With just those two programs, Geithner outlined efforts that could total $2 trillion. However, the public-private partnership to sop up bad assets will depend heavily on how much interest the private sector has in participating in the program. Details of that effort were still being worked out.
And the projected $1 trillion partnership with the Fed to unclog the markets supporting credit card debt, as well as auto, student and small business loans also will depend on the interest that private investors show in participating in a program the Fed has been working since November to launch.
Geithner said the administration's efforts to deal with the financial crisis would supplement the $800 billion-plus economic stimulus program the administration is pushing Congress to pass.
The new administration's bailout overhaul sought to address widespread criticism in how the Bush administration ran the $700 billion program Congress passed in October.
Lawmakers in both parties charged that banks were getting billions of dollars in taxpayer support with few strings attached, and that all the government aid was failing to accomplish its primary objective of getting banks to resume more normal lending.
Under the overhaul, the Obama administration seeks to deal with those issues by more closely monitoring banks to make sure the money they receive is being used to increase lending.
The biggest banks participating in the program also will have to undergo a "stress test" of their balance sheets to ensure they are in sound enough condition to receive additional government support, Geithner said.
President Barack Obama, speaking at a prime-time news conference Monday night, said his overhaul of the financial rescue program would bring "transparency and oversight" to the heavily criticized program.
He said the overhaul would correct previous mistakes such as a "lack of consistency" and what he said was the failure to require banks to show "some restraint" in terms of executive compensation and spending in such areas as corporate jets.
The first $350 billion in the bailout program was committed by the Bush administration under the direction of former Treasury Secretary Henry Paulson.

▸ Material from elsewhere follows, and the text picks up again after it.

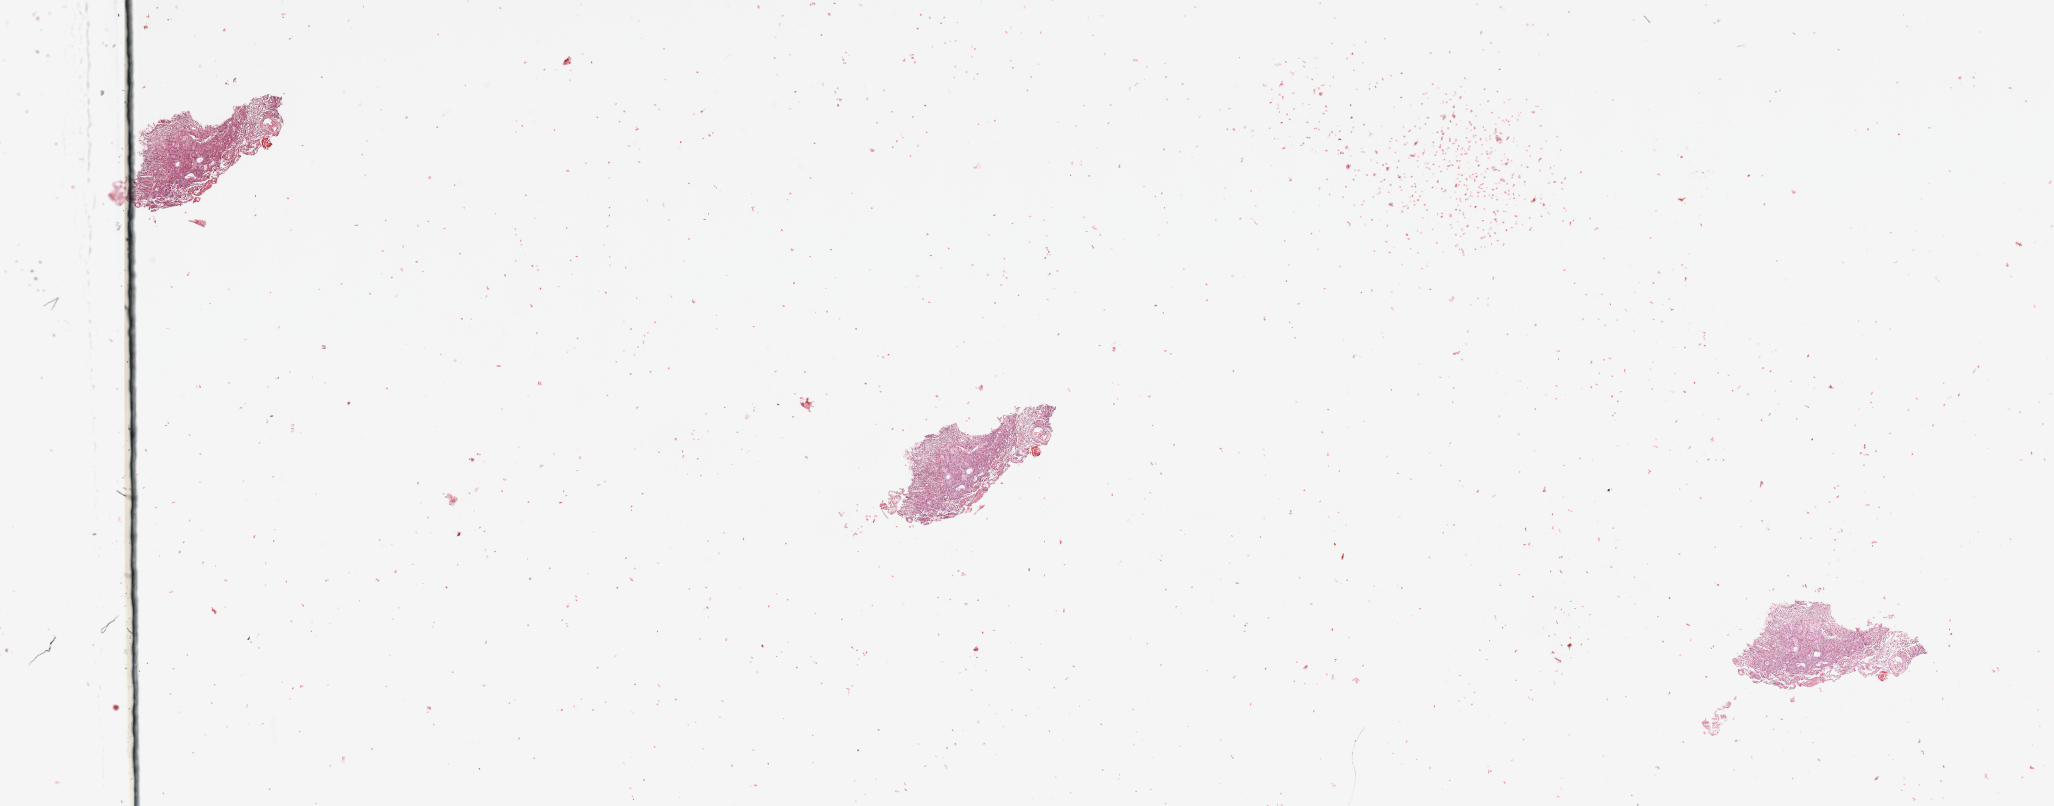
Digitized H&E-stained tissue section (whole slide), low-resolution overview of the scanned area, about 32.5 x 12.7 mm (slide scanned at 20x). Tumour tissue sample, sampled site: frontal lobe. Male, 62 y/o. Composition of this section per pathologist review: tumour nuclei 75%, necrosis 0%.
- histologic diagnosis: Glioblastoma
- primary tumour site (as recorded): frontal lobe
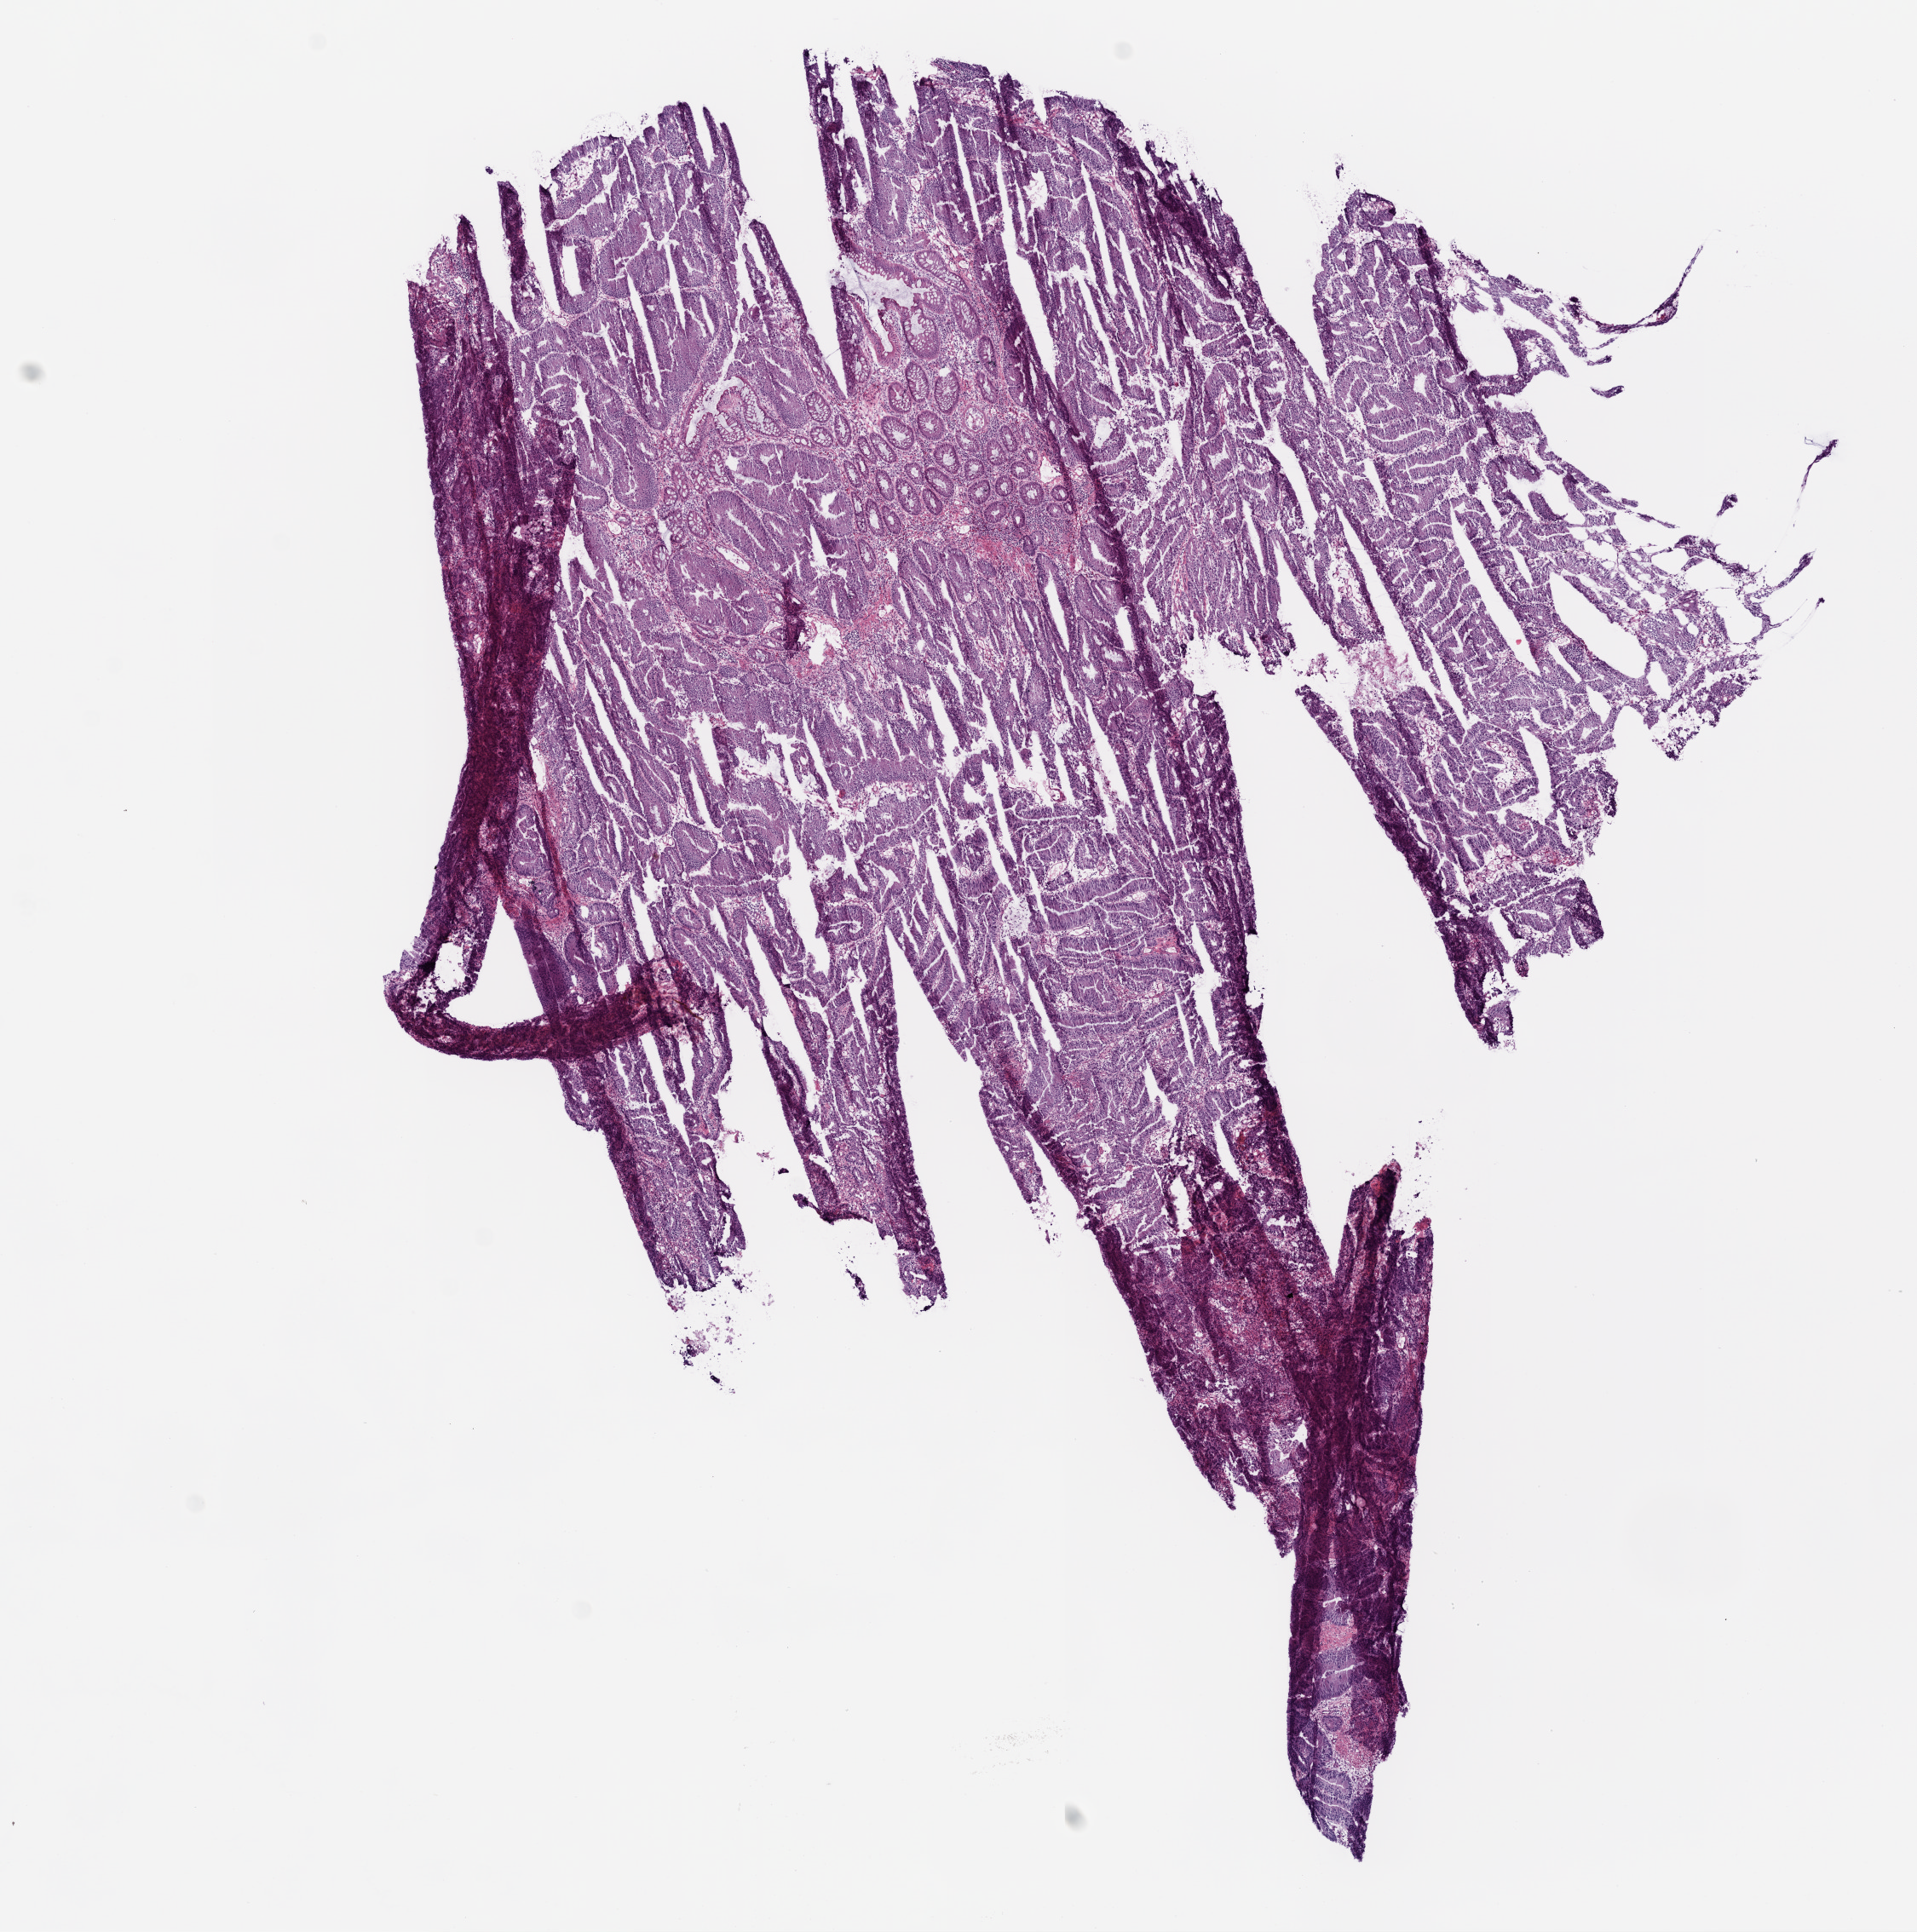
Digitized Hematoxylin and eosin (H&E) stained tissue section (whole slide), shown as a low-resolution overview of the whole scanned area (about 9.0 x 9.1 mm); frozen section from the top of the tissue portion; colon, primary tumour sample. Patient: female, age at initial diagnosis 72 years. Composition of this section per pathologist review: tumour cells 90%, tumour nuclei 90%, normal cells 0%, stromal cells 10%, necrosis 0%.
Histologic diagnosis: Adenocarcinoma, NOS. TNM: T3 N2 M0. Lymph nodes positive (case pathology): 5 of 25 examined. AJCC pathologic stage: IIIC (6th edition).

In part because of the political outrage over how the program has been run, the Obama administration decided against seeking any additional money beyond the $350 billion left to be spent as part of its initial overhaul.
Many economists believe that $700 billion will not be enough to get the financial system operating normally and that the administration will eventually have to ask for billions more. The administration, however, decided to try to increase the power of the program by using smaller amounts of bailout money to harness bigger resources available at the Fed and in the private sector.
Asked about the possibility that his administration will ultimately need more money, Obama said Monday the goal now is to "get this right" because it was important to restore financial market confidence so banks will resume more normal lending.
The major elements of the bailout effort include:
-Continued government purchases of stock in banks as a way to bolster banks' balance sheets. The new stock purchases will come with tighter oversight to make sure banks are using the government support to increase lending. The new requirements will not apply to banks that have already received support.
-Provision of at least $50 billion of the remaining $350 billion rescue fund to bolster government efforts to help homeowners deal with rising foreclosures in the current steep housing slump. Details on the housing measures were postponed for an announcement expected to occur in the next two weeks.